[START OF Record set]

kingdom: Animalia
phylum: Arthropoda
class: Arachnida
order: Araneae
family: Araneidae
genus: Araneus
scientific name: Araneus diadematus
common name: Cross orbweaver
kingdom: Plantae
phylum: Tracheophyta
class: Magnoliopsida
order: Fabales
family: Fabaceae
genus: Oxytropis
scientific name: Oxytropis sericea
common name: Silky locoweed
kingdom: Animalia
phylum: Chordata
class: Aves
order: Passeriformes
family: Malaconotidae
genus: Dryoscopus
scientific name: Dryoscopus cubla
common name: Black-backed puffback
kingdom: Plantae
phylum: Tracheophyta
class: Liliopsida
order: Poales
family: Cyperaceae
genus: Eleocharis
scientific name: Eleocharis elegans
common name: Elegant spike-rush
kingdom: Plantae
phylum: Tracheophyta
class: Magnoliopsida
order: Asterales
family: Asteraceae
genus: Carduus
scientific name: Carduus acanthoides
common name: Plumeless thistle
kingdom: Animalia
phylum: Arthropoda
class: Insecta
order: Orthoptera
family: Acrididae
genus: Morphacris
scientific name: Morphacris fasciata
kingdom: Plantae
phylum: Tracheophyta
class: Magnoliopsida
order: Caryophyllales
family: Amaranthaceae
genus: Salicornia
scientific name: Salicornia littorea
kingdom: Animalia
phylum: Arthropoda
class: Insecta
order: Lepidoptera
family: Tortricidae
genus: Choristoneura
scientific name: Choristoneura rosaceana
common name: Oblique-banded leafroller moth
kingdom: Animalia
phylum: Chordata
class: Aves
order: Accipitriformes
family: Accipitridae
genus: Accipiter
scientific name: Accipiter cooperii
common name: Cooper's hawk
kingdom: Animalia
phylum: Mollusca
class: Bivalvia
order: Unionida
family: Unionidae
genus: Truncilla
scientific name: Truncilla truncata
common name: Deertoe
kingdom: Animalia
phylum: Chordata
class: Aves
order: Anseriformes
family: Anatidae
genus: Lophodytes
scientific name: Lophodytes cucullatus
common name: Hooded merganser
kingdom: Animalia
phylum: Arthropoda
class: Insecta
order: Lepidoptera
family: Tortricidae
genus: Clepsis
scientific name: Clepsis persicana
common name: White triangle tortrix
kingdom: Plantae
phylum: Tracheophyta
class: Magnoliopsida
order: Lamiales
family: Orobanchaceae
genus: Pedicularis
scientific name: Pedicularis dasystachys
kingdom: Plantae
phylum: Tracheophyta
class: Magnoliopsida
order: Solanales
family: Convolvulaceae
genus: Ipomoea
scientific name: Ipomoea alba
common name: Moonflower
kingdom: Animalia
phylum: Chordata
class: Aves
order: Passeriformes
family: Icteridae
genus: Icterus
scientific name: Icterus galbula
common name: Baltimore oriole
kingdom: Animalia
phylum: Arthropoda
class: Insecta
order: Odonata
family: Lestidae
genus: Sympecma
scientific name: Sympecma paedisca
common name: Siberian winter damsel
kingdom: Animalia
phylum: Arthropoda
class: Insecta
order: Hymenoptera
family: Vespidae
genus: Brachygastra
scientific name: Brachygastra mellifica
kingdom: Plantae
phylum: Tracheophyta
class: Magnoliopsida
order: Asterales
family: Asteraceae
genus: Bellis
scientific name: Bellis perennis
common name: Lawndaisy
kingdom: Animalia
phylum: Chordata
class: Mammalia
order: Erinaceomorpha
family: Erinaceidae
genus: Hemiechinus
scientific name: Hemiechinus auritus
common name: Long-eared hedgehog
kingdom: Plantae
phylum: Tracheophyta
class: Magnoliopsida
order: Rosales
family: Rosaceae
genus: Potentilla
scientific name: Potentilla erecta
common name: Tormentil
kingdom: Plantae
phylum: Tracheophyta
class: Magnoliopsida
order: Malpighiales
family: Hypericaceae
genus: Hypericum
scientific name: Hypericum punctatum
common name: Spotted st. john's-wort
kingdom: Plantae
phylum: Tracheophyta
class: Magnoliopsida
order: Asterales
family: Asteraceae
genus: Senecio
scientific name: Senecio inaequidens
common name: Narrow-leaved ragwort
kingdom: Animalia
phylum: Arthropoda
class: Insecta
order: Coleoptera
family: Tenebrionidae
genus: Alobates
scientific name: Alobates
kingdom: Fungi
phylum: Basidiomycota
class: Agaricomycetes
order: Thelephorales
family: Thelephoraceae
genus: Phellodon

[END OF Record set]

:: Written task ::
Could you rewrite these lines so that "common name" becomes "vernacular name" everywhere and nothing else changes?

:: Task answer ::
kingdom: Animalia
phylum: Arthropoda
class: Arachnida
order: Araneae
family: Araneidae
genus: Araneus
scientific name: Araneus diadematus
vernacular name: Cross orbweaver
kingdom: Plantae
phylum: Tracheophyta
class: Magnoliopsida
order: Fabales
family: Fabaceae
genus: Oxytropis
scientific name: Oxytropis sericea
vernacular name: Silky locoweed
kingdom: Animalia
phylum: Chordata
class: Aves
order: Passeriformes
family: Malaconotidae
genus: Dryoscopus
scientific name: Dryoscopus cubla
vernacular name: Black-backed puffback
kingdom: Plantae
phylum: Tracheophyta
class: Liliopsida
order: Poales
family: Cyperaceae
genus: Eleocharis
scientific name: Eleocharis elegans
vernacular name: Elegant spike-rush
kingdom: Plantae
phylum: Tracheophyta
class: Magnoliopsida
order: Asterales
family: Asteraceae
genus: Carduus
scientific name: Carduus acanthoides
vernacular name: Plumeless thistle
kingdom: Animalia
phylum: Arthropoda
class: Insecta
order: Orthoptera
family: Acrididae
genus: Morphacris
scientific name: Morphacris fasciata
kingdom: Plantae
phylum: Tracheophyta
class: Magnoliopsida
order: Caryophyllales
family: Amaranthaceae
genus: Salicornia
scientific name: Salicornia littorea
kingdom: Animalia
phylum: Arthropoda
class: Insecta
order: Lepidoptera
family: Tortricidae
genus: Choristoneura
scientific name: Choristoneura rosaceana
vernacular name: Oblique-banded leafroller moth
kingdom: Animalia
phylum: Chordata
class: Aves
order: Accipitriformes
family: Accipitridae
genus: Accipiter
scientific name: Accipiter cooperii
vernacular name: Cooper's hawk
kingdom: Animalia
phylum: Mollusca
class: Bivalvia
order: Unionida
family: Unionidae
genus: Truncilla
scientific name: Truncilla truncata
vernacular name: Deertoe
kingdom: Animalia
phylum: Chordata
class: Aves
order: Anseriformes
family: Anatidae
genus: Lophodytes
scientific name: Lophodytes cucullatus
vernacular name: Hooded merganser
kingdom: Animalia
phylum: Arthropoda
class: Insecta
order: Lepidoptera
family: Tortricidae
genus: Clepsis
scientific name: Clepsis persicana
vernacular name: White triangle tortrix
kingdom: Plantae
phylum: Tracheophyta
class: Magnoliopsida
order: Lamiales
family: Orobanchaceae
genus: Pedicularis
scientific name: Pedicularis dasystachys
kingdom: Plantae
phylum: Tracheophyta
class: Magnoliopsida
order: Solanales
family: Convolvulaceae
genus: Ipomoea
scientific name: Ipomoea alba
vernacular name: Moonflower
kingdom: Animalia
phylum: Chordata
class: Aves
order: Passeriformes
family: Icteridae
genus: Icterus
scientific name: Icterus galbula
vernacular name: Baltimore oriole
kingdom: Animalia
phylum: Arthropoda
class: Insecta
order: Odonata
family: Lestidae
genus: Sympecma
scientific name: Sympecma paedisca
vernacular name: Siberian winter damsel
kingdom: Animalia
phylum: Arthropoda
class: Insecta
order: Hymenoptera
family: Vespidae
genus: Brachygastra
scientific name: Brachygastra mellifica
kingdom: Plantae
phylum: Tracheophyta
class: Magnoliopsida
order: Asterales
family: Asteraceae
genus: Bellis
scientific name: Bellis perennis
vernacular name: Lawndaisy
kingdom: Animalia
phylum: Chordata
class: Mammalia
order: Erinaceomorpha
family: Erinaceidae
genus: Hemiechinus
scientific name: Hemiechinus auritus
vernacular name: Long-eared hedgehog
kingdom: Plantae
phylum: Tracheophyta
class: Magnoliopsida
order: Rosales
family: Rosaceae
genus: Potentilla
scientific name: Potentilla erecta
vernacular name: Tormentil
kingdom: Plantae
phylum: Tracheophyta
class: Magnoliopsida
order: Malpighiales
family: Hypericaceae
genus: Hypericum
scientific name: Hypericum punctatum
vernacular name: Spotted st. john's-wort
kingdom: Plantae
phylum: Tracheophyta
class: Magnoliopsida
order: Asterales
family: Asteraceae
genus: Senecio
scientific name: Senecio inaequidens
vernacular name: Narrow-leaved ragwort
kingdom: Animalia
phylum: Arthropoda
class: Insecta
order: Coleoptera
family: Tenebrionidae
genus: Alobates
scientific name: Alobates
kingdom: Fungi
phylum: Basidiomycota
class: Agaricomycetes
order: Thelephorales
family: Thelephoraceae
genus: Phellodon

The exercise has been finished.